Bisnis.com, JAKARTA — Industri asuransi jiwa mencatatkan perkembangan pesat di negara-negara berkembang dan menyumbang porsi pertumbuhan premi terbesar secara global dalam sepuluh tahun terakhir. Terdapat tiga kunci untuk mencapai peluang utam pengembangan industri dalam dekade mendatang.
Lembaga riset McKinsey mempublikasikan laporan bertajuk The Future of Life Insurance yang menggambarkan bahwa industri asuransi jiwa telah melewati tantangan besar untuk menjaga pertumbuhan dan profitabilitas dalam satu dekade terakhir. Terdapat sejumlah perubahan signifikan yang terjadi di industri proteksi.
Salah satu temuan paling mencolok adalah tumbuhnya kontribusi premi asuransi jiwa di negara-negara berkembang terhadap total premi secara global. Bahkan, lebih dari separuh pertumbuhan premi asuransi yang terjadi dalam sepuluh tahun terakhir berasal dari negara berkembang.
McKinsey mencatat bahwa pada 2010, total premi global asuransi jiwa mencapai US$1.961 miliar, 85 persen di antaranya atau sekitar US$1.666,85 miliar berasal dari negara maju dan 15 persen sisanya atau sekitar US$295,15 miliar berasal dari negara berkembang. Perubahan cukup pesat terjadi satu dekade setelahnya.
Pada 2019 McKinsey mencatat bahwa premi global asuransi jiwa mencapai US$2.582 miliar. Kontribusi negara maju tercatat menjadi 76 persen atau sekitar US$1.962,32 miliar atau tumbuh US$295,47 dari posisi 2010, sedangkan kontribusi negara berkembang menjadi 24 persen atau sekitar US$619,68 miliar atau tumbuh US$324,53 miliar.
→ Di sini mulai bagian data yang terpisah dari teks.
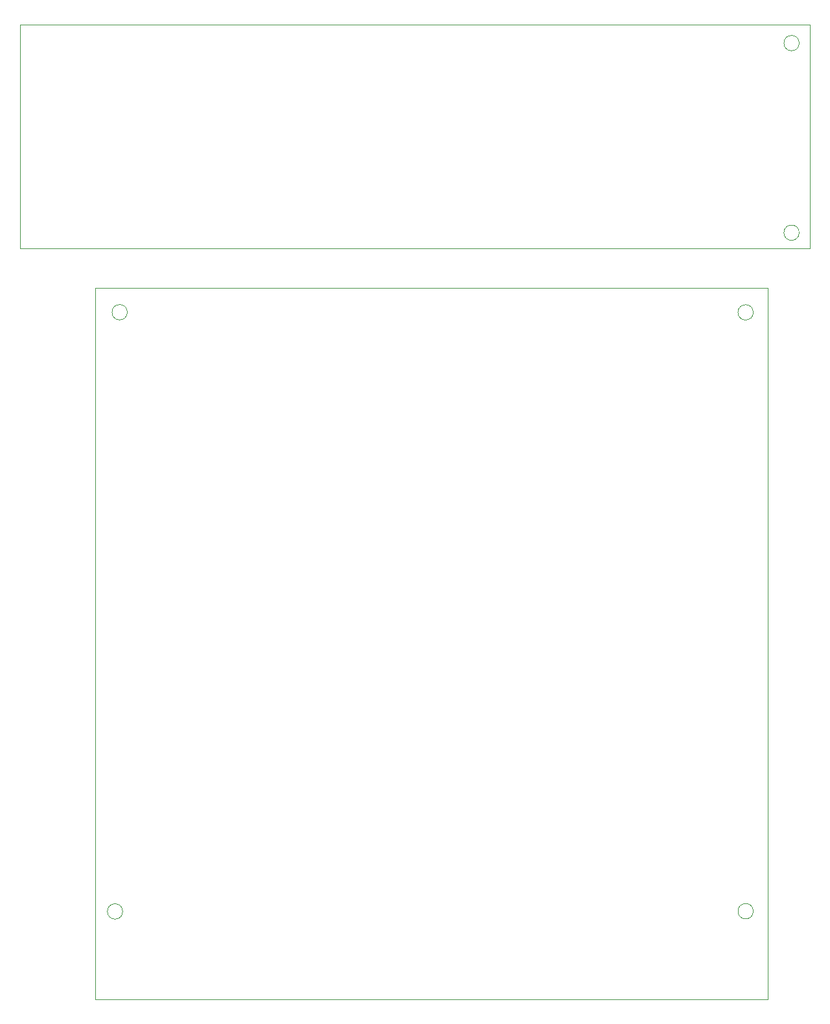
<source format=gbr>
%TF.GenerationSoftware,KiCad,Pcbnew,9.0.4*%
%TF.CreationDate,2025-11-10T11:10:46+05:30*%
%TF.ProjectId,BikeSSv3,42696b65-5353-4763-932e-6b696361645f,rev?*%
%TF.SameCoordinates,Original*%
%TF.FileFunction,Profile,NP*%
%FSLAX46Y46*%
G04 Gerber Fmt 4.6, Leading zero omitted, Abs format (unit mm)*
G04 Created by KiCad (PCBNEW 9.0.4) date 2025-11-10 11:10:46*
%MOMM*%
%LPD*%
G01*
G04 APERTURE LIST*
%TA.AperFunction,Profile*%
%ADD10C,0.050000*%
%TD*%
G04 APERTURE END LIST*
D10*
X282000000Y-63000000D02*
G75*
G02*
X280000000Y-63000000I-1000000J0D01*
G01*
X280000000Y-63000000D02*
G75*
G02*
X282000000Y-63000000I1000000J0D01*
G01*
X276000000Y-151585786D02*
G75*
G02*
X274000000Y-151585786I-1000000J0D01*
G01*
X274000000Y-151585786D02*
G75*
G02*
X276000000Y-151585786I1000000J0D01*
G01*
X193600000Y-151614214D02*
G75*
G02*
X191600000Y-151614214I-1000000J0D01*
G01*
X191600000Y-151614214D02*
G75*
G02*
X193600000Y-151614214I1000000J0D01*
G01*
X189980000Y-70205000D02*
X277880000Y-70205000D01*
X277880000Y-163100000D01*
X189980000Y-163100000D01*
X189980000Y-70205000D01*
X282000000Y-38250000D02*
G75*
G02*
X280000000Y-38250000I-1000000J0D01*
G01*
X280000000Y-38250000D02*
G75*
G02*
X282000000Y-38250000I1000000J0D01*
G01*
X276000000Y-73400000D02*
G75*
G02*
X274000000Y-73400000I-1000000J0D01*
G01*
X274000000Y-73400000D02*
G75*
G02*
X276000000Y-73400000I1000000J0D01*
G01*
X194200000Y-73385786D02*
G75*
G02*
X192200000Y-73385786I-1000000J0D01*
G01*
X192200000Y-73385786D02*
G75*
G02*
X194200000Y-73385786I1000000J0D01*
G01*
X180175000Y-35800000D02*
X283425000Y-35800000D01*
X283425000Y-65050000D01*
X180175000Y-65050000D01*
X180175000Y-35800000D01*
M02*

</source>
Dalam satu dekade terakhir tercatat adanya pertumbuhan premi asuransi jiwa secara global sebesar US$621 miliar. Dari jumlah tersebut, 52 persen di antaranya berasal dari negara berkembang dan sisanya dari negara maju, yang masyarakatnya telah memiliki pemahaman tentang asuransi lebih baik.
"Negara berkembang, terutama pasar berkembang di Asia yang sebelumnya merupakan kontributor kecil, telah menjadi pendorong pertumbuhan global dan sekarang menyumbang lebih dari setengah pertumbuhan premi global dan 84 persen pertumbuhan anuitas individu," tertulis dalam laporan McKinsey tersebut.
Terdapat banyak faktor yang memengaruhi pertumbuhan asuransi jiwa di negara berkembang, yang didasari oleh masih rendahnya penetrasi asuransi. Namun, McKinsey menyoroti besarnya peran teknologi dalam mendorong pertumbuhan premi asuransi tersebut.
Meskipun begitu, terdapat tantangan baru yang lahir dalam satu dekade terakhir bagi industri asuransi jiwa di negara-negara berkembang, khususnya di Asia, yakni ketidakpastian imbal hasil bagi shareholders. McKinsey mencatat bahwa terdapat volatilitas imbal hasil di pasar Asia Pasifik.
McKinsey mengukur bahwa tingkat imbal hasil bagi shareholders di Asia Pasifik menurun setelah 2010 dan baru kembali mencapai titik yang sama pada pada 2015 dan sempat menurun lagi. Setelah itu, pertumbuhan imbal hasil baru terlihat jelas sejak 2017, tetapi terancam kembali anjlok pada 2020 akibat pandemi virus corona.
Rencahnya imbal hasil bagi shareholders itu dinilai terjadi salah satunya karena perusahaan asuransi jiwa tidak mendapatkan keuntungan dari bull market, akibat suku bunga yang tertekan secara global. Selain itu, penetrasi asuransi secara global yang turun menjadi 3% pun menjadi tantangan besar bagi industri di negara berkembang.
"Baru-baru ini pandemi Covid-19 menekan tingkat suku bunga global, bahkan lebih rendah daripada yang terlihat saat krisis keuangan global 2007–2008, yang menyebabkan dampak tidak proporsional pada saham asuransi jiwa dibandingkan dengan pasar lainnya," tertulis dalam laporan tersebut.
Lembaga riset tersebut menilai bahwa industri asuransi jiwa memiliki sejumlah peluang yang menjanjikan dalam dekade mendatang, salah satunya karena permintaan asuransi secara global mencapai titik tertingginya sepanjang masa. Adanya pandemi Covid-19 membuat masyarakat dunia memerlukan perlindungan jiwa dan kesehatan.